There are charlatans out there selling many of our sacred Lakota rites for money, quoting a fee for different ceremonies. Many are even bold enough to wear or carry eagle feathers. Others will wear full eagle feather headdresses in their big cities even though they aren’t citizens of a federally recognized tribe.

They are violating federal law by illegally possessing eagle feathers. It doesn’t matter what kind of paperwork they have because if they are not a bona fide citizen of a federally recognized tribe, they aren’t lawfully entitled to possess eagle feathers.
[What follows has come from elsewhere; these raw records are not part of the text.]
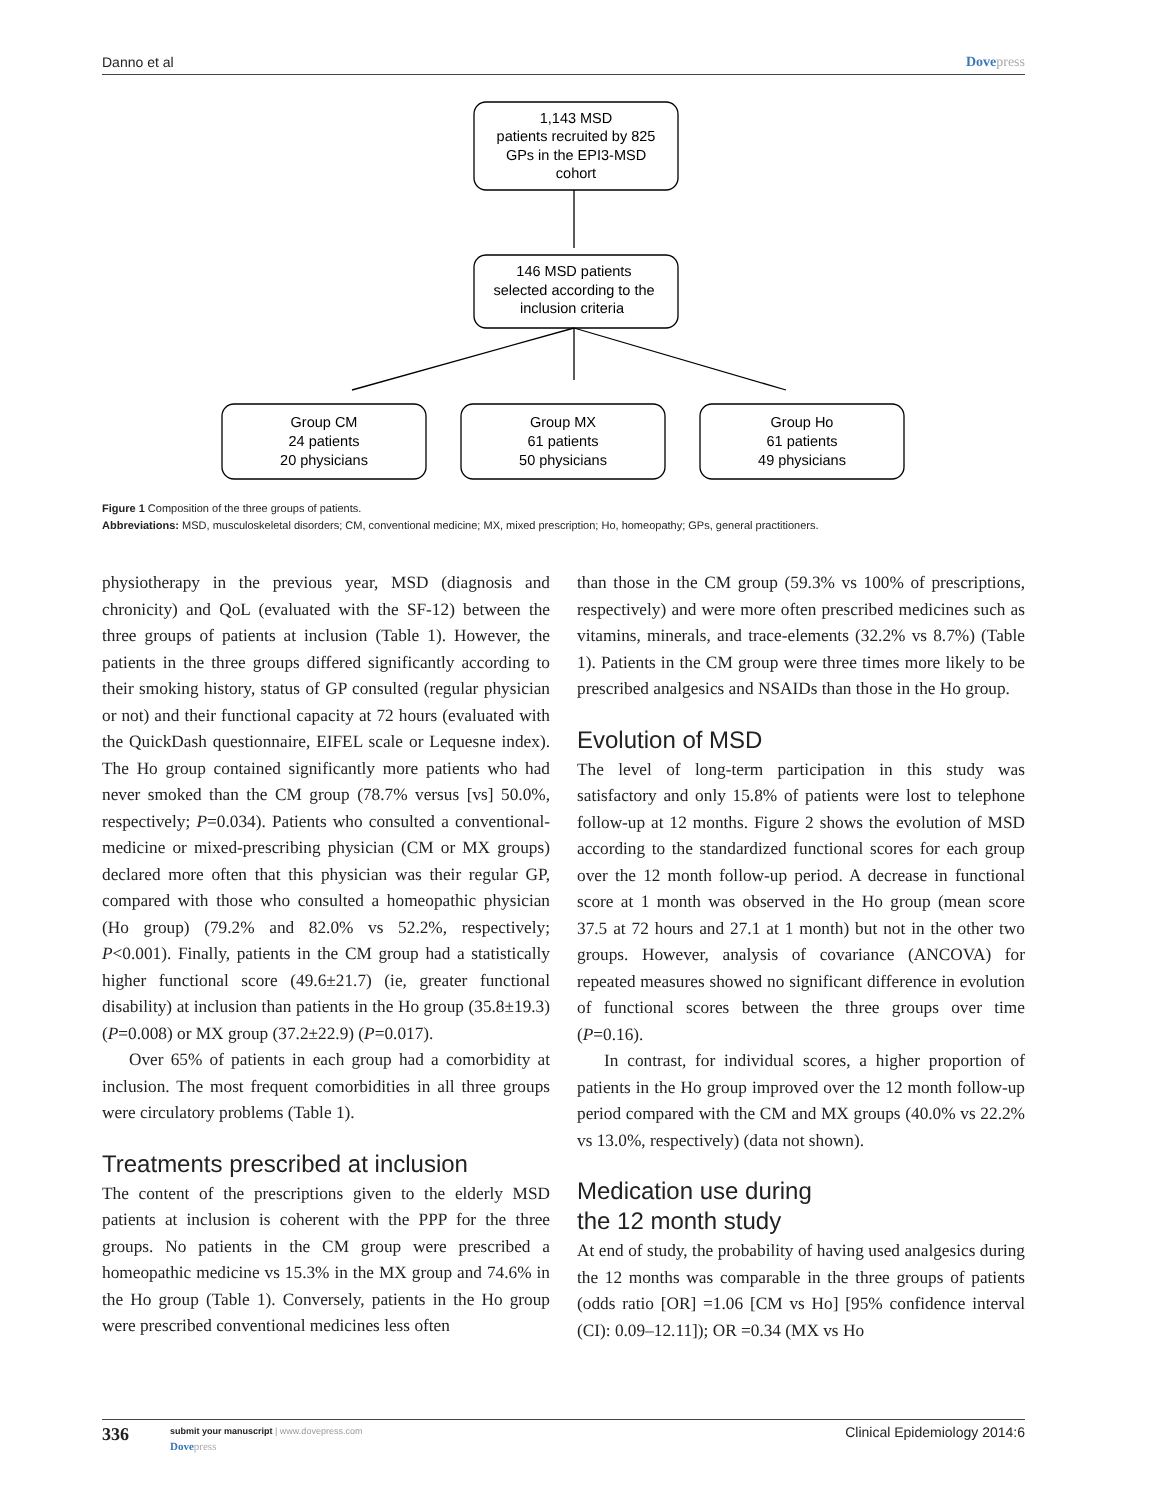Danno et al Dovepress
1,143 MSD
patients recruited by 825
GPs in the EPI3-MSD
cohort
146 MSD patients
selected according to the
inclusion criteria
Group CM
24 patients
20 physicians
Group MX
61 patients
50 physicians
Group Ho
61 patients
49 physicians
Figure 1 Composition of the three groups of patients.
Abbreviations: MSD, musculoskeletal disorders; CM, conventional medicine; MX, mixed prescription; Ho, homeopathy; GPs, general practitioners.
physiotherapy in the previous year, MSD (diagnosis and chronicity) and QoL (evaluated with the SF-12) between the three groups of patients at inclusion (Table 1). However, the patients in the three groups differed significantly according to their smoking history, status of GP consulted (regular physician or not) and their functional capacity at 72 hours (evaluated with the QuickDash questionnaire, EIFEL scale or Lequesne index). The Ho group contained significantly more patients who had never smoked than the CM group (78.7% versus [vs] 50.0%, respectively; P=0.034). Patients who consulted a conventional-medicine or mixed-prescribing physician (CM or MX groups) declared more often that this physician was their regular GP, compared with those who consulted a homeopathic physician (Ho group) (79.2% and 82.0% vs 52.2%, respectively; P<0.001). Finally, patients in the CM group had a statistically higher functional score (49.6±21.7) (ie, greater functional disability) at inclusion than patients in the Ho group (35.8±19.3) (P=0.008) or MX group (37.2±22.9) (P=0.017).
Over 65% of patients in each group had a comorbidity at inclusion. The most frequent comorbidities in all three groups were circulatory problems (Table 1).
Treatments prescribed at inclusion
The content of the prescriptions given to the elderly MSD patients at inclusion is coherent with the PPP for the three groups. No patients in the CM group were prescribed a homeopathic medicine vs 15.3% in the MX group and 74.6% in the Ho group (Table 1). Conversely, patients in the Ho group were prescribed conventional medicines less often
than those in the CM group (59.3% vs 100% of prescriptions, respectively) and were more often prescribed medicines such as vitamins, minerals, and trace-elements (32.2% vs 8.7%) (Table 1). Patients in the CM group were three times more likely to be prescribed analgesics and NSAIDs than those in the Ho group.
Evolution of MSD
The level of long-term participation in this study was satisfactory and only 15.8% of patients were lost to telephone follow-up at 12 months. Figure 2 shows the evolution of MSD according to the standardized functional scores for each group over the 12 month follow-up period. A decrease in functional score at 1 month was observed in the Ho group (mean score 37.5 at 72 hours and 27.1 at 1 month) but not in the other two groups. However, analysis of covariance (ANCOVA) for repeated measures showed no significant difference in evolution of functional scores between the three groups over time (P=0.16).
In contrast, for individual scores, a higher proportion of patients in the Ho group improved over the 12 month follow-up period compared with the CM and MX groups (40.0% vs 22.2% vs 13.0%, respectively) (data not shown).
Medication use during
the 12 month study
At end of study, the probability of having used analgesics during the 12 months was comparable in the three groups of patients (odds ratio [OR] =1.06 [CM vs Ho] [95% confidence interval (CI): 0.09–12.11]); OR =0.34 (MX vs Ho
336
submit your manuscript | www.dovepress.com
Dovepress
Clinical Epidemiology 2014:6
Also, with all these sun dance circles on both the Rosebud and Pine Ridge, many pine boughs are harvested for shade or standups. A lot of firewood is also used in ceremony. It’ll be great when we see sun dancers plant trees to replace what they’ve harvested.

Replacing what we’ve used during one season will ensure it is available for the ceremonies our great-grandchildren will pray at. We must make a serious effort to protect our environment and ceremonial ways for the coming generations.